Kenya deployed tanks and troops to the Shebab-controlled southern Somalia on October 14 to fight the Al-Qaeda-linked rebels Nairobi blames for kidnapping foreigners and making cross-border raids.
"We would like to see the US and the international community taking advantage of basically what Kenya is doing, which is putting troops on the ground, taking risks that need to be taken to achieve the goals that we all say need to be achieved, which is to bring peace and security to Somalia," he said.
The ambassador was due to meet with Democratic Senator Al Franken and Democratic Representative Keith Ellison of Minnesota, a state with a vast Somali-American community that al-Shebab has tapped for recruits, and Republican Senator Mark Kirk, who has sounded the alarm over the al-Qaeda linked group.

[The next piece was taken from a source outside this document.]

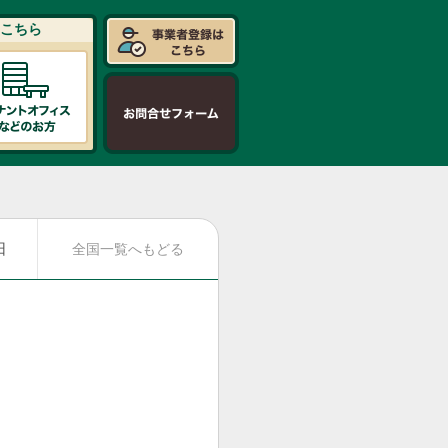
こちら
日
全国一覧へもどる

The diplomat said Shebab was training "over 40 known American citizens" in Somalia, warning that there was "a direct line" from the group "right back to American cities" that "poses a clear and present danger for Americans."
"We should never forget that what's going on in Somalia, while it might appear to be far away, out in the middle of nowhere, has tentacles that stretch back to the United States," he cautioned.
And he made a fresh appeal to the United States to consider imposing a blockade on the rebel-held Somali port of Kismayo to choke off the rebels' supply line, a move Washington has been reluctant to support.